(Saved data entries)

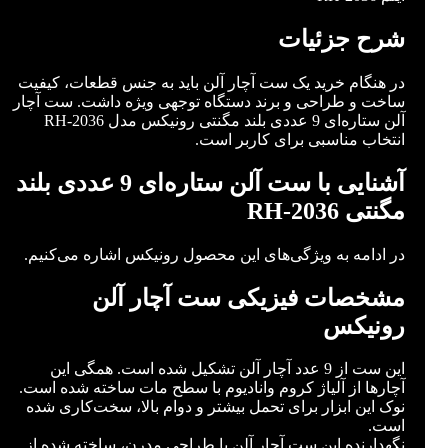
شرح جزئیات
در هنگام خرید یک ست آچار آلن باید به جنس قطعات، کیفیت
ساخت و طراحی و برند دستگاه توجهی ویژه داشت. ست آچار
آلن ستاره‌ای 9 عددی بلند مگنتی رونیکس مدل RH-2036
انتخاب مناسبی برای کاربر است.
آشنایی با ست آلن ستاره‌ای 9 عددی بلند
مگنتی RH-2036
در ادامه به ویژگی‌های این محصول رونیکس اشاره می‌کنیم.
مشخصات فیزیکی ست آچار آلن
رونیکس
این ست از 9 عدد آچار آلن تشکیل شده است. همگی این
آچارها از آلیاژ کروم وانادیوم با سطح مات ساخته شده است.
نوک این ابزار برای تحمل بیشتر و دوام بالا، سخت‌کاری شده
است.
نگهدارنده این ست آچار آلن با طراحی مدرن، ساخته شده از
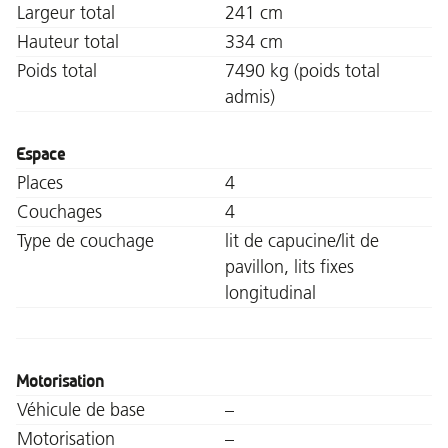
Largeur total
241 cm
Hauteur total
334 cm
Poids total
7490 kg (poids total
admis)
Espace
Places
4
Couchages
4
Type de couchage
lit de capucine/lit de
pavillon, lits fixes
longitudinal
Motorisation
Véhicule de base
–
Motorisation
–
---
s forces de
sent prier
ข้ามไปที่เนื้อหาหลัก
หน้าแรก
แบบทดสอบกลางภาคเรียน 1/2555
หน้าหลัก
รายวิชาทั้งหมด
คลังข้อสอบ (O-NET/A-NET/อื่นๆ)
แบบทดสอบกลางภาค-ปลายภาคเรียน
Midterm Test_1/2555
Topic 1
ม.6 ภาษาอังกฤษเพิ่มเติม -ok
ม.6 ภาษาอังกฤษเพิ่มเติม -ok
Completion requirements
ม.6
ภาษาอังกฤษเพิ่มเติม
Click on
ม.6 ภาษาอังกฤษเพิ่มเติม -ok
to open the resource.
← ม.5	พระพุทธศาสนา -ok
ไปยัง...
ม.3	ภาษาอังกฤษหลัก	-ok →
...
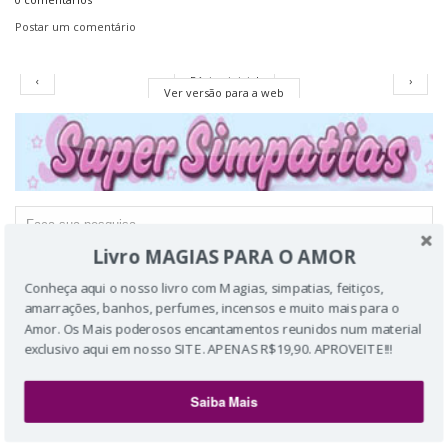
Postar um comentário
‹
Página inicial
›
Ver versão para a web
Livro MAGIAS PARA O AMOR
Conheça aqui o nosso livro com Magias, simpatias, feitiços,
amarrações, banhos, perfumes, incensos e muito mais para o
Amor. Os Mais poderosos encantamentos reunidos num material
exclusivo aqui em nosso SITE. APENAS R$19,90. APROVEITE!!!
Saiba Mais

→ What is needed
Looking through the records, copy out every line in which the word "aqui" is found.

→ Response area
Conheça aqui o nosso livro com Magias, simpatias, feitiços,
exclusivo aqui em nosso SITE. APENAS R$19,90. APROVEITE!!!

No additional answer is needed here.